This project was done as final course project for CS418: Introduction to Data Science course at the University of Illinois at Chicago during the Fall 2019 term along with teammates Yushenli1996 and nathanhe789.
We wanted to be able to classify if emails are spam or not spam by training on the Spambase Dataset from UCI’s Machine Learning repository.
In addition to solving the above problem, we wanted to be able to find out which specific words inside the email contribute more to finding out if emails are spam-related or not.
We used classification algorithms to identify if emails in the given dataset are spam or not, and clustering algorithms for text analysis on the dataset of emails.

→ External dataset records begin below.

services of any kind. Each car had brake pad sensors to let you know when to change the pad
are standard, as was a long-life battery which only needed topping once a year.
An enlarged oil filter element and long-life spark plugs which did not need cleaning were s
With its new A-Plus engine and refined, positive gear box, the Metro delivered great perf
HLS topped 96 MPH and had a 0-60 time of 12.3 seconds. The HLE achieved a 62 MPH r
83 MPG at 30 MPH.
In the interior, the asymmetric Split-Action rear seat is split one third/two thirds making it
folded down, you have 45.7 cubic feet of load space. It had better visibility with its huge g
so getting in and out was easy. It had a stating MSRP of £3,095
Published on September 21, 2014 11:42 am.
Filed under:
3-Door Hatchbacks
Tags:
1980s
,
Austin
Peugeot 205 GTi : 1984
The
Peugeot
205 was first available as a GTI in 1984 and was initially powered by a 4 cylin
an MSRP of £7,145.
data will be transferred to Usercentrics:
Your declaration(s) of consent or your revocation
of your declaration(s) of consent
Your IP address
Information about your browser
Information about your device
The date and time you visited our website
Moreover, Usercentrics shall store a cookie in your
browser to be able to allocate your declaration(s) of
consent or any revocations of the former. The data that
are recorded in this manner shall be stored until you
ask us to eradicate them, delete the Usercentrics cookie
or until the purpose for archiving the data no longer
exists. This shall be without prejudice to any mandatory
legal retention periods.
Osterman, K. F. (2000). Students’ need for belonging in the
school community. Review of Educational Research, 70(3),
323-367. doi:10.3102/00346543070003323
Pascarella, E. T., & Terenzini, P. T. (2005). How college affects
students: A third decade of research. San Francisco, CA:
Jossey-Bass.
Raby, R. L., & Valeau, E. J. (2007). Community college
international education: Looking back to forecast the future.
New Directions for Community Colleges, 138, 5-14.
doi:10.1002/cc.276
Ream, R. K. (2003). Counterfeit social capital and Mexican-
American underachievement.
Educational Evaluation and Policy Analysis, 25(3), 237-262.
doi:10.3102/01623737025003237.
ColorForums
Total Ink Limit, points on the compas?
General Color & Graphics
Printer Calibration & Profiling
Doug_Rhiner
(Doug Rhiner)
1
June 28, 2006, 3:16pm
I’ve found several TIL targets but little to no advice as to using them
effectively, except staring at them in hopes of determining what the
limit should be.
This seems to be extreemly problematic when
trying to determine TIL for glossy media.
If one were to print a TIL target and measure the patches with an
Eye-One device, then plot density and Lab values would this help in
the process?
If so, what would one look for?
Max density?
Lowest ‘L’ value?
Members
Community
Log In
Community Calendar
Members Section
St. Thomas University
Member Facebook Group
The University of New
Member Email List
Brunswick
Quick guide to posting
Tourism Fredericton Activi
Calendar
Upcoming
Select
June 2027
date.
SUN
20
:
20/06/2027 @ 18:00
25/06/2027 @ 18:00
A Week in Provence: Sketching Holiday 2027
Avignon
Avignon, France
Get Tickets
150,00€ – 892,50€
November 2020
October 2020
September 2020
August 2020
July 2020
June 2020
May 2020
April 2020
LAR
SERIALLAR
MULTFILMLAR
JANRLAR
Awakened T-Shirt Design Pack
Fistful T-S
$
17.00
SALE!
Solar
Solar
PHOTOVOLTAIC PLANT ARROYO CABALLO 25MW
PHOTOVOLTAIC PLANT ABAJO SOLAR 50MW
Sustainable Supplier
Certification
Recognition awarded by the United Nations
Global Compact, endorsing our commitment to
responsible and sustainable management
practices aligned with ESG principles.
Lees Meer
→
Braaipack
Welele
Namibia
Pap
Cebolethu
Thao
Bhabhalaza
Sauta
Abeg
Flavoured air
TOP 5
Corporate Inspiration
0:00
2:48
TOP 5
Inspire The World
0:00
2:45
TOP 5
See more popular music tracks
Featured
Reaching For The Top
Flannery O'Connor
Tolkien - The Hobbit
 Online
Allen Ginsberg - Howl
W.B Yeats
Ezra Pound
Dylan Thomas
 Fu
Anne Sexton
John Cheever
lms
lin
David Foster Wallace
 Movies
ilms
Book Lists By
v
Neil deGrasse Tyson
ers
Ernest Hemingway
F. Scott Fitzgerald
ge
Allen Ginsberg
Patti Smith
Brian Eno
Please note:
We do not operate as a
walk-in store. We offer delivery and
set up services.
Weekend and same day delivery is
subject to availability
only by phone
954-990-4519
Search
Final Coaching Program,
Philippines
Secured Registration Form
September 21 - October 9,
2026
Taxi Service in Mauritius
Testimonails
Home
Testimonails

Check out the Jupyter Notebook or the project report to see the data science flow implemented.
Project Background
The main focus of this project revolves around the constant issue of modern spam emails and the countermeasure study of spam mail identification. Fraudulent companies, scammers, and robocalls often find a way to get a hold of email addresses somehow and exploit that. As a result, they flood everyone’s email inbox with a myriad of irrelevant information. To counter this exploitation, large corporations have implemented their own email filtering system to detect and identify suspicious emails, whether it actually does contain a harmful computer virus or spam email, and separate those emails from actual useful emails for individuals. Such big public companies like Google have their own Gmail system with built-in spam email recognition and filtering to reduce the chances of people falling for suspicious spam emails. This project dives deeper into the internal design system of spam email recognition and filtering system. To do so, a dataset provided by the University of California at Irvine and Hewlett-Packard is used to examine the filtering classification algorithm. The dataset is used for Hewlett-Packard Internal-only Technical Report; therefore, it only contains sensitive keywords that Hewlett-Packard requires.